How the frack do some people get pubbed? Not only pubbed, but loved. I've recently been reading two different authors, one well known, the other not so much...yet. But very similar errors showed up in their work. And this really worries me that this flimsy, crappy storytelling technique is becoming acceptable, or Divinity forbid, standard practice.

Authors and publishers make a pact with the reader that they are going to take care of them on a journey, that neither their time or their money will be wasted. To break it is criminal and ought to be met with public flogging with silly string and repeating the 2nd grade.

So what is this technique that has me riled? Can't you tell? I'm using it. I'm all angsty and confused and angry, but I'm not telling you what about. Cause obviously if I just come out and say it then you won't come with me. Won't believe me that this is a real problem. That it's worthy of being upset about. No it's so much better to dodge the issue. Not just from the other characters but from the POV character as well and there by the reader. Well, where the hell is the catharsis in that?

It's a tragic, warped and twisted version of Scarlett O'hara saying "I can't think about that now. I'll go mad if I do. I think about it tomorrow."

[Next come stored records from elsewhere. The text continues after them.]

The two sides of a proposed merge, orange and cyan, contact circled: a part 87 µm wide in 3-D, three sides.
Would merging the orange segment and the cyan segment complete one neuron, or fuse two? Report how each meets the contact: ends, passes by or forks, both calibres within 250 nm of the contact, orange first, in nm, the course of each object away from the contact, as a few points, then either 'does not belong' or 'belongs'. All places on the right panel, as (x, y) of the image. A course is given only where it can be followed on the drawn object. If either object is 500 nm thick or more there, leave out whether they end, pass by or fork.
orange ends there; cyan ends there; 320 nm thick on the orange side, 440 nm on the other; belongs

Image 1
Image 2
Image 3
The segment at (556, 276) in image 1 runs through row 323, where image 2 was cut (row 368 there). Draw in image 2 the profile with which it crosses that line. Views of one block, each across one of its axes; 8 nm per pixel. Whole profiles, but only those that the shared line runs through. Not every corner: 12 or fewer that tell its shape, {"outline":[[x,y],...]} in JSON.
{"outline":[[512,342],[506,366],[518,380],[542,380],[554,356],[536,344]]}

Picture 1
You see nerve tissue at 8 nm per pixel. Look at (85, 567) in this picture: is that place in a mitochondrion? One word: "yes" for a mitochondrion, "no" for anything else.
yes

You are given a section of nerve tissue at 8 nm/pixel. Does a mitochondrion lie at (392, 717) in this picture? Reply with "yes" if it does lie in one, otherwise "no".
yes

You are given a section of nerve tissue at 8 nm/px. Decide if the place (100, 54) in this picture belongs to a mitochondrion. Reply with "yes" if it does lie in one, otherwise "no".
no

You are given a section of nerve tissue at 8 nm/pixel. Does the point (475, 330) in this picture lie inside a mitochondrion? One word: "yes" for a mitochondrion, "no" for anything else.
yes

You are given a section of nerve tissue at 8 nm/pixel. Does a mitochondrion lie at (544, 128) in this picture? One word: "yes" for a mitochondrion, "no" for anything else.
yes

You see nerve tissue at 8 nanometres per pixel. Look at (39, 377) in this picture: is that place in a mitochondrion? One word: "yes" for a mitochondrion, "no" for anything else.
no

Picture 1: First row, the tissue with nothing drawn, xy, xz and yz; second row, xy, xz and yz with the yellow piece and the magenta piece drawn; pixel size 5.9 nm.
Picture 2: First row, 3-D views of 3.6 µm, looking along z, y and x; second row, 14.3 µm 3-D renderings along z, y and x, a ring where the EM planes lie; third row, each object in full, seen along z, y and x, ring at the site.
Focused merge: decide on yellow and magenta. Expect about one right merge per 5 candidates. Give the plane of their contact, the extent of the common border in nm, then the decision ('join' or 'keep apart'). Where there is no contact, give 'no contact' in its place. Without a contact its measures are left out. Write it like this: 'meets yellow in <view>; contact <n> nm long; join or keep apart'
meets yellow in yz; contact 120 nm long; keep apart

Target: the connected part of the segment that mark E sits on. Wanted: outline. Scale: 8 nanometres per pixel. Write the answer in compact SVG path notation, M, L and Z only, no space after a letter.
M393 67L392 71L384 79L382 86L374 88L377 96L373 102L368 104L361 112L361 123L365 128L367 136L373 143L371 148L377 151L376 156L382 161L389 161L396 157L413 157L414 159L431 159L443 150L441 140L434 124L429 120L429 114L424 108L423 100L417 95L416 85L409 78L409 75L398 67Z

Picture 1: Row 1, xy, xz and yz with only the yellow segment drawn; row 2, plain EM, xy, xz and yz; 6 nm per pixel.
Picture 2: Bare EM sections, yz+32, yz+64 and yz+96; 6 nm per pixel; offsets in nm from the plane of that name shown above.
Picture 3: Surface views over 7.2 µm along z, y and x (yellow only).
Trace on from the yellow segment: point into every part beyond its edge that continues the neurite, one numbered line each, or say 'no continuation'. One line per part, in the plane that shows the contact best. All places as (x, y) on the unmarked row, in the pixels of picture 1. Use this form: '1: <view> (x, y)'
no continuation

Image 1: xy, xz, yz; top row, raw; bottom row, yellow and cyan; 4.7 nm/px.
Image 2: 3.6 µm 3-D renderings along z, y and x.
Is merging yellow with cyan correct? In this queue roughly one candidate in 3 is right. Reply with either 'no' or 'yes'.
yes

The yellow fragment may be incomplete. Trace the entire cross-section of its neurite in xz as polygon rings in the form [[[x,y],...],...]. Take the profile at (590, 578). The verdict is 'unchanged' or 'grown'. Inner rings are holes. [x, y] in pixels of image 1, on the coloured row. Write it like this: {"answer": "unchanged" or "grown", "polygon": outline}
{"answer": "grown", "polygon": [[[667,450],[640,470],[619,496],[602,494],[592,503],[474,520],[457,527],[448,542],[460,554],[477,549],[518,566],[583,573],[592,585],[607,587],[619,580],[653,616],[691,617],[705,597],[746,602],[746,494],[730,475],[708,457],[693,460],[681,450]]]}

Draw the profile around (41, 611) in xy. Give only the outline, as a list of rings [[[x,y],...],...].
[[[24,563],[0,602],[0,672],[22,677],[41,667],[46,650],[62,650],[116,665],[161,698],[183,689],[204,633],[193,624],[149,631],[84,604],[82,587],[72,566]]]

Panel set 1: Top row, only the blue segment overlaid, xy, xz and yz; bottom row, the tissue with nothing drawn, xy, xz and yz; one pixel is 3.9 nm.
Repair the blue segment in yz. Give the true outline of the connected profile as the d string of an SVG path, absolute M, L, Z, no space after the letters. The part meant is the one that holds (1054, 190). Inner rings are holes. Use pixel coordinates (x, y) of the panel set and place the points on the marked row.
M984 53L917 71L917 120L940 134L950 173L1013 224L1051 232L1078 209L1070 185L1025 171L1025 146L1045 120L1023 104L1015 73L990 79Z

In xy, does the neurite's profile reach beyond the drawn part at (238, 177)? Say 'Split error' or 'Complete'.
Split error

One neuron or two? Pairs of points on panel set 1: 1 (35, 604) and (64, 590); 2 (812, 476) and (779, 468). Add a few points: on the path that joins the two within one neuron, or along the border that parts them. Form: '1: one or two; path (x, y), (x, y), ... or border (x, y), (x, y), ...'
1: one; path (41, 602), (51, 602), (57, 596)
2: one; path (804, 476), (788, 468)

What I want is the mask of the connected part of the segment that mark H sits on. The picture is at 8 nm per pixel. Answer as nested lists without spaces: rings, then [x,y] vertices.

Except one huge difference, WE, THE AUDIENCE, knew 1) what was wrong and 2) her emotional states, She couldn't bear one more problem right then and that's fine because we knew why.

Internal conflict is fine, but for Gods' sake put it on the freaking stage, not just the angst but the freaking conflict the character is having. If your story is so flimsy that it evaporates when you put the conflicts on the stage then get better conflicts.

I want to worry for the character, but if you don't tell me what's wrong, I can't do that. And that's when the author and the publisher have broken their covenant with the reader. And it pisses me off.

The second commandment of writing is don't break faith with the reader.

1 comment:

Shamrock said...

Couldn't agree with you more. I read a book by someone whose work I'd previously enjoyed. (I'd read one of her books already and this second one had won an award. Hurray, I thought.)

The problem was the FMC and MMC were at loggerheads for no apparent reason that I could understand.

And then the MMC asked the FMC to tell him what was wrong.

"Would you care to explain (the problem)?" he asked.

"It would serve no purpose," she replied.

It's not often I put a book down, but I did that time. I was bitterly disappointed.

The first book was very, very good, however.